**EXERCISE MATERIALS**
● ● ● ●

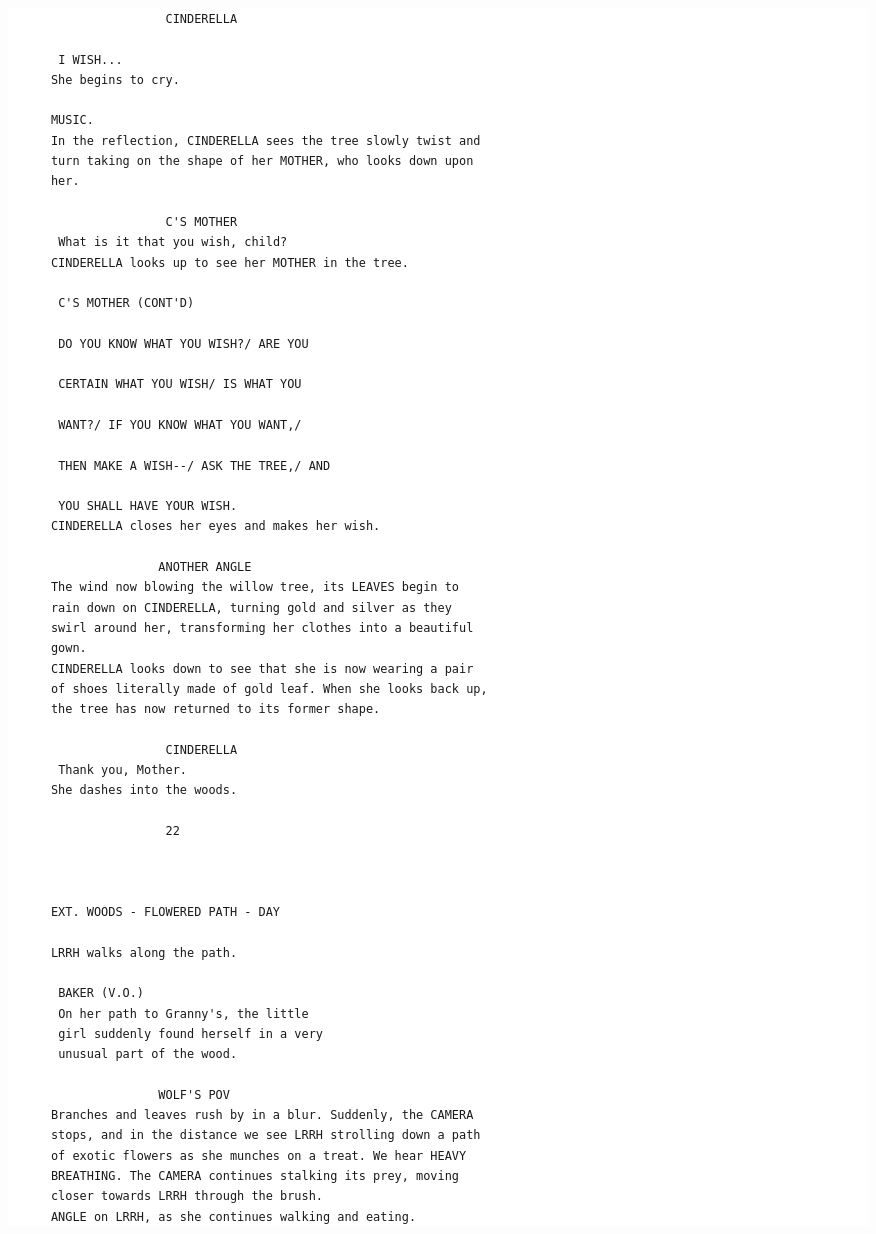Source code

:                           CINDERELLA

           I WISH...
          She begins to cry.

          MUSIC.
          In the reflection, CINDERELLA sees the tree slowly twist and
          turn taking on the shape of her MOTHER, who looks down upon
          her.

                          C'S MOTHER
           What is it that you wish, child?
          CINDERELLA looks up to see her MOTHER in the tree.

           C'S MOTHER (CONT'D)

           DO YOU KNOW WHAT YOU WISH?/ ARE YOU

           CERTAIN WHAT YOU WISH/ IS WHAT YOU

           WANT?/ IF YOU KNOW WHAT YOU WANT,/

           THEN MAKE A WISH--/ ASK THE TREE,/ AND

           YOU SHALL HAVE YOUR WISH.
          CINDERELLA closes her eyes and makes her wish.

                         ANOTHER ANGLE
          The wind now blowing the willow tree, its LEAVES begin to
          rain down on CINDERELLA, turning gold and silver as they
          swirl around her, transforming her clothes into a beautiful
          gown.
          CINDERELLA looks down to see that she is now wearing a pair
          of shoes literally made of gold leaf. When she looks back up,
          the tree has now returned to its former shape.

                          CINDERELLA
           Thank you, Mother.
          She dashes into the woods.

                          22

                         

          EXT. WOODS - FLOWERED PATH - DAY

          LRRH walks along the path.

           BAKER (V.O.)
           On her path to Granny's, the little
           girl suddenly found herself in a very
           unusual part of the wood.

                         WOLF'S POV
          Branches and leaves rush by in a blur. Suddenly, the CAMERA
          stops, and in the distance we see LRRH strolling down a path
          of exotic flowers as she munches on a treat. We hear HEAVY
          BREATHING. The CAMERA continues stalking its prey, moving
          closer towards LRRH through the brush.
          ANGLE on LRRH, as she continues walking and eating.

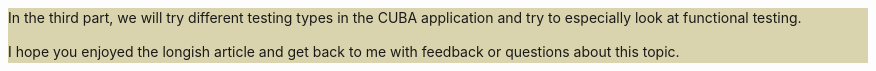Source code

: In the third part, we will try different testing types in the CUBA application and try to especially look at functional testing.

I hope you enjoyed the longish article and get back to me with feedback or questions about this topic.





<style type="text/css">
body {
    background: #dad4ae url(/images/testing-of-cuba-applications-part-1/camel.png);
    background-attachment: fixed;
    background-repeat: no-repeat;
    background-position: 0px 300px;
}
</style>

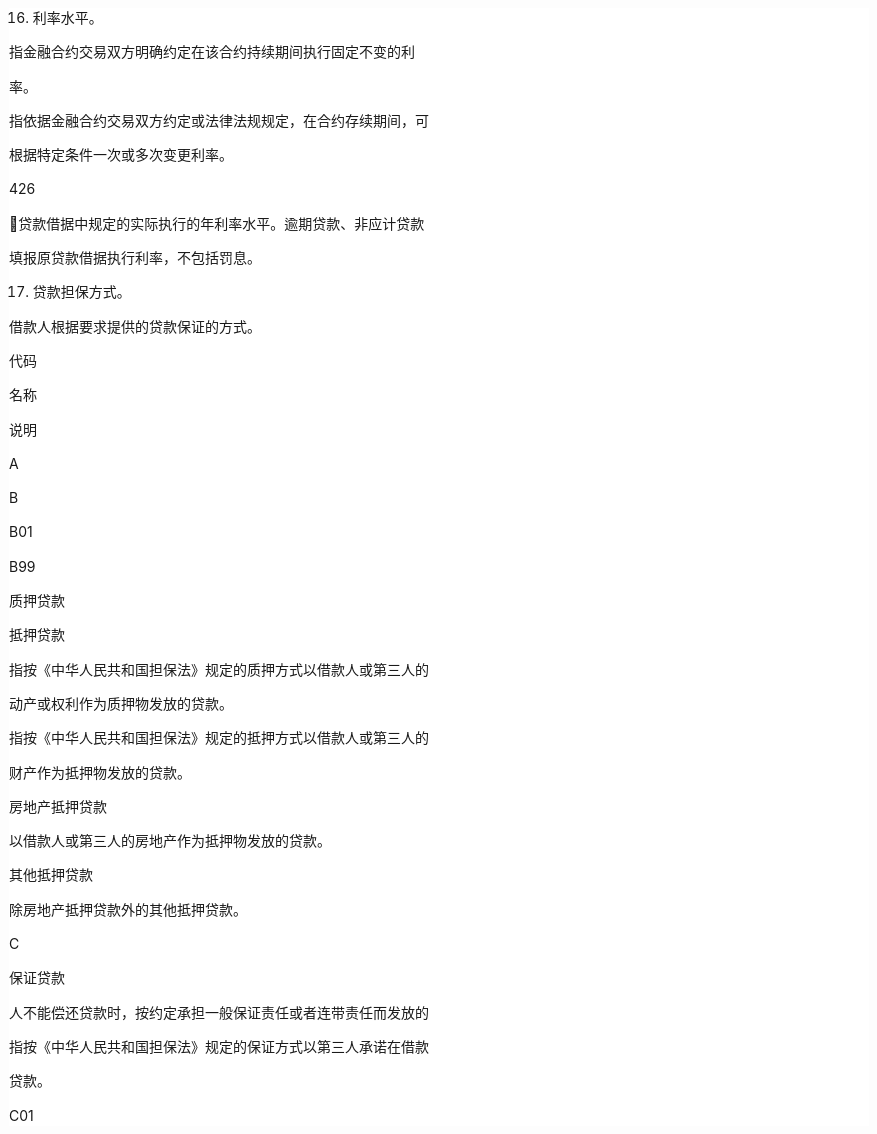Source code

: 16. 利率水平。

指金融合约交易双方明确约定在该合约持续期间执行固定不变的利

率。

指依据金融合约交易双方约定或法律法规规定，在合约存续期间，可

根据特定条件一次或多次变更利率。

426

贷款借据中规定的实际执行的年利率水平。逾期贷款、非应计贷款

填报原贷款借据执行利率，不包括罚息。

17. 贷款担保方式。

借款人根据要求提供的贷款保证的方式。

代码

名称

说明

A

B

B01

B99

质押贷款

抵押贷款

指按《中华人民共和国担保法》规定的质押方式以借款人或第三人的

动产或权利作为质押物发放的贷款。

指按《中华人民共和国担保法》规定的抵押方式以借款人或第三人的

财产作为抵押物发放的贷款。

房地产抵押贷款

以借款人或第三人的房地产作为抵押物发放的贷款。

其他抵押贷款

除房地产抵押贷款外的其他抵押贷款。

C

保证贷款

人不能偿还贷款时，按约定承担一般保证责任或者连带责任而发放的

指按《中华人民共和国担保法》规定的保证方式以第三人承诺在借款

贷款。

C01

● ● ● ●

**EXERCISE DIRECTIONS**
Can you print all three items above verbatim, without the pictures?

**TASK RESPONSE**
Source code

:                           CINDERELLA

           I WISH...
          She begins to cry.

          MUSIC.
          In the reflection, CINDERELLA sees the tree slowly twist and
          turn taking on the shape of her MOTHER, who looks down upon
          her.

                          C'S MOTHER
           What is it that you wish, child?
          CINDERELLA looks up to see her MOTHER in the tree.

           C'S MOTHER (CONT'D)

           DO YOU KNOW WHAT YOU WISH?/ ARE YOU

           CERTAIN WHAT YOU WISH/ IS WHAT YOU

           WANT?/ IF YOU KNOW WHAT YOU WANT,/

           THEN MAKE A WISH--/ ASK THE TREE,/ AND

           YOU SHALL HAVE YOUR WISH.
          CINDERELLA closes her eyes and makes her wish.

                         ANOTHER ANGLE
          The wind now blowing the willow tree, its LEAVES begin to
          rain down on CINDERELLA, turning gold and silver as they
          swirl around her, transforming her clothes into a beautiful
          gown.
          CINDERELLA looks down to see that she is now wearing a pair
          of shoes literally made of gold leaf. When she looks back up,
          the tree has now returned to its former shape.

                          CINDERELLA
           Thank you, Mother.
          She dashes into the woods.

                          22

                         

          EXT. WOODS - FLOWERED PATH - DAY

          LRRH walks along the path.

           BAKER (V.O.)
           On her path to Granny's, the little
           girl suddenly found herself in a very
           unusual part of the wood.

                         WOLF'S POV
          Branches and leaves rush by in a blur. Suddenly, the CAMERA
          stops, and in the distance we see LRRH strolling down a path
          of exotic flowers as she munches on a treat. We hear HEAVY
          BREATHING. The CAMERA continues stalking its prey, moving
          closer towards LRRH through the brush.
          ANGLE on LRRH, as she continues walking and eating.

Source code

: In the third part, we will try different testing types in the CUBA application and try to especially look at functional testing.

I hope you enjoyed the longish article and get back to me with feedback or questions about this topic.





<style type="text/css">
body {
    background: #dad4ae url(/images/testing-of-cuba-applications-part-1/camel.png);
    background-attachment: fixed;
    background-repeat: no-repeat;
    background-position: 0px 300px;
}
</style>

Source code

: 16. 利率水平。

指金融合约交易双方明确约定在该合约持续期间执行固定不变的利

率。

指依据金融合约交易双方约定或法律法规规定，在合约存续期间，可

根据特定条件一次或多次变更利率。

426

贷款借据中规定的实际执行的年利率水平。逾期贷款、非应计贷款

填报原贷款借据执行利率，不包括罚息。

17. 贷款担保方式。

借款人根据要求提供的贷款保证的方式。

代码

名称

说明

A

B

B01

B99

质押贷款

抵押贷款

指按《中华人民共和国担保法》规定的质押方式以借款人或第三人的

动产或权利作为质押物发放的贷款。

指按《中华人民共和国担保法》规定的抵押方式以借款人或第三人的

财产作为抵押物发放的贷款。

房地产抵押贷款

以借款人或第三人的房地产作为抵押物发放的贷款。

其他抵押贷款

除房地产抵押贷款外的其他抵押贷款。

C

保证贷款

人不能偿还贷款时，按约定承担一般保证责任或者连带责任而发放的

指按《中华人民共和国担保法》规定的保证方式以第三人承诺在借款

贷款。

C01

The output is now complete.